**ページ抜粋**:
解決は順番です。先にテーブル設計、次にSQLで正しく作る、最後にPythonで検証→運用。
現場エピソード
筆者(ふみと)は大手企業で10年、100件以上の案件を担当しました。評価されたのは、「SQLで正しく出す → Pythonで検証 → 意思決定に翻訳」の速さと安定。粒度・主キー・時点を1枚のデータ辞書に落とし、SQLのCTEで“意味のある表”を積み上げ、pandasで再現性の検査を回す──この型で炎上案件が驚くほど減りました。
ステップ1:粒度・主キー・時点を決める(データ辞書テンプレ)
まずは行が何を表すのか(粒度)、一意な組(主キー)、どの時点の値かを明確にします。ここが曖昧だと、以降のSQL・可視化・モデル化まで全部がブレます。
テーブル: orders
粒度: 注文行(order_id, line_no)
主キー: (order_id, line_no)
時刻: ordered_at(JST)

**演習課題**:
1. ページ抜粋では、テーブル orders の主キーとして何が挙げられていますか。
2. ページ抜粋のうち「ステップ1:粒度・主キー・時点を決める(データ辞書テンプレ)」から「時刻: ordered_at(JST)」までを、両端を含めてそのまま出力してください。
3. ページ抜粋では、なぜ最初に粒度・主キー・時点を明確にするのか、1〜3文で説明してください。

[コレクション内の記録]
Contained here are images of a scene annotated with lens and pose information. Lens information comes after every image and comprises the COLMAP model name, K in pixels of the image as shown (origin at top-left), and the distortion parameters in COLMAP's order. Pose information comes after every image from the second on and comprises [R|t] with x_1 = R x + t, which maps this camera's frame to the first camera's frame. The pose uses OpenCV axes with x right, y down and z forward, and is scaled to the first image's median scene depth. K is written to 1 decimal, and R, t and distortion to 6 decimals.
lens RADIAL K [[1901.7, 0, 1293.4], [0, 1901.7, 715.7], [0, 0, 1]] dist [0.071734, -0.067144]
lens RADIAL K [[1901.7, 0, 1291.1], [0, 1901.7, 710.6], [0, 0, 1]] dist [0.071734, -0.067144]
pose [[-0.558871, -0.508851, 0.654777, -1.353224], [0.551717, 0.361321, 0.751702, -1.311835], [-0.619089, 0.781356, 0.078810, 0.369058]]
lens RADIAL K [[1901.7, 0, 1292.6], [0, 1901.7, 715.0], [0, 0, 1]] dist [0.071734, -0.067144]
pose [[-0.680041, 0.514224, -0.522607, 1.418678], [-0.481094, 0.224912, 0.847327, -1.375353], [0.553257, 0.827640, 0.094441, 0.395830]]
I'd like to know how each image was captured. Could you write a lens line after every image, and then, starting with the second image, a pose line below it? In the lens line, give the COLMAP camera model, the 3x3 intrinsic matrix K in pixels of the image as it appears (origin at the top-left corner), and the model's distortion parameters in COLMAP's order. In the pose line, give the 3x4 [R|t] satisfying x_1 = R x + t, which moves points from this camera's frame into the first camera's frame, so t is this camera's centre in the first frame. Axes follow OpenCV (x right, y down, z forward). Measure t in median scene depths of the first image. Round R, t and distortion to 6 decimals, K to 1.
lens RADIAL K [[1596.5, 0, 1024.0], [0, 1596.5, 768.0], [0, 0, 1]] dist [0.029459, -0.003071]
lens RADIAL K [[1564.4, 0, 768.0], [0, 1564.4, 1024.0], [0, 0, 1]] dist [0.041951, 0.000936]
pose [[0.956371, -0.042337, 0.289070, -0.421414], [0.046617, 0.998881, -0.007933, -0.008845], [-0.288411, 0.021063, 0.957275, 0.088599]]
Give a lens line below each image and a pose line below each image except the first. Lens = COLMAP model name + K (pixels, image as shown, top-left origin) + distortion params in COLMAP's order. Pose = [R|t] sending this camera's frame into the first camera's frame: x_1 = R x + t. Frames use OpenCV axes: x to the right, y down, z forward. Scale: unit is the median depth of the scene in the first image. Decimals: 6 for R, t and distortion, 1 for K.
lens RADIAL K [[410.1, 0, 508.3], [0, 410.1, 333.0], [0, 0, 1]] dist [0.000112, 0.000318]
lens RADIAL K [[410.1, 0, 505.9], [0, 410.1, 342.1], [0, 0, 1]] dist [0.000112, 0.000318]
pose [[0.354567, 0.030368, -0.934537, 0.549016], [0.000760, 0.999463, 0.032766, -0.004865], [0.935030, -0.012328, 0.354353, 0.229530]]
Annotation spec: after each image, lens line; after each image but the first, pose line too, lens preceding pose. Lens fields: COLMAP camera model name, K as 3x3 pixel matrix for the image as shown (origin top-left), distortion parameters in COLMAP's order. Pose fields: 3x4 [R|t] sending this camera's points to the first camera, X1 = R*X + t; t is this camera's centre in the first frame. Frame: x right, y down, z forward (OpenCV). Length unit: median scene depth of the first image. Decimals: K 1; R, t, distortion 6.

**解答例**:
1. (order_id, line_no) です。

2.
ステップ1:粒度・主キー・時点を決める(データ辞書テンプレ)
まずは行が何を表すのか(粒度)、一意な組(主キー)、どの時点の値かを明確にします。ここが曖昧だと、以降のSQL・可視化・モデル化まで全部がブレます。
テーブル: orders
粒度: 注文行(order_id, line_no)
主キー: (order_id, line_no)
時刻: ordered_at(JST)

3. 粒度・主キー・時点が曖昧だと、以降のSQL、可視化、モデル化まですべてがブレてしまうからです。